[STORED DATA — start]

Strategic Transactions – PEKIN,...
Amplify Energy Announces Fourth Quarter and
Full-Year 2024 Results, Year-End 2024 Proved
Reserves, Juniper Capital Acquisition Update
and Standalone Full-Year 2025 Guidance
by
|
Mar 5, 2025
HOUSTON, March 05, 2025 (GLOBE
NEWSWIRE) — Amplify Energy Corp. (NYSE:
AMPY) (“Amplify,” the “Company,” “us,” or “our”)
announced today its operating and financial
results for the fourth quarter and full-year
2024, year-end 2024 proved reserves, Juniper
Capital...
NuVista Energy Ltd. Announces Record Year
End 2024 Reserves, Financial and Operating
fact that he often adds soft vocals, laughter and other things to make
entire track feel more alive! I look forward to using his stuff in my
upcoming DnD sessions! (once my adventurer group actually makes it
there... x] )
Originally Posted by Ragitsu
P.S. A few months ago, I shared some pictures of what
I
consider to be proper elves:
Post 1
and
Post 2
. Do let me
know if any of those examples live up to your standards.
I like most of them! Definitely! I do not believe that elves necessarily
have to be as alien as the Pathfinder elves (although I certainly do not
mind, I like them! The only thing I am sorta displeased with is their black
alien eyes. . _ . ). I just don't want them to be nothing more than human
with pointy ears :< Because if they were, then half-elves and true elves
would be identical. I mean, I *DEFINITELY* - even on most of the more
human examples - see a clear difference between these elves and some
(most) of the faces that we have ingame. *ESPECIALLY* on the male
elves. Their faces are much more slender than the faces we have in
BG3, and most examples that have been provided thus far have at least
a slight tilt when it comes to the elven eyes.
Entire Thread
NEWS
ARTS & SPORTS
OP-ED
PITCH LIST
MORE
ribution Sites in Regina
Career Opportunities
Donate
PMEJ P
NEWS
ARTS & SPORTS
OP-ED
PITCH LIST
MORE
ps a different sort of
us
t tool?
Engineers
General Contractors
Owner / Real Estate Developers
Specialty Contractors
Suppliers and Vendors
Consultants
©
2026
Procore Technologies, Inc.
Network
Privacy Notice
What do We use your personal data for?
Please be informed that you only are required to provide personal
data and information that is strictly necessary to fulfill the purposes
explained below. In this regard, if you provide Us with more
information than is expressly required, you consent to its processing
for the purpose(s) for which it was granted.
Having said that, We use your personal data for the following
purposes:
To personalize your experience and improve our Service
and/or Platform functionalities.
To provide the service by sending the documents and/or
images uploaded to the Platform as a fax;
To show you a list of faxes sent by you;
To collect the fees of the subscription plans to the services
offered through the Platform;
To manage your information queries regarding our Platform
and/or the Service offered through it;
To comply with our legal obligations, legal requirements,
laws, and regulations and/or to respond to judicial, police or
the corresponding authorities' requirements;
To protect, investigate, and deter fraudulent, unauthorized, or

[STORED DATA — finish]

PROBLEM TO WORK ON: Find the word "requirements" in the records and pull out each line that has it.

WRITTEN RESPONSE:
To comply with our legal obligations, legal requirements,
the corresponding authorities' requirements;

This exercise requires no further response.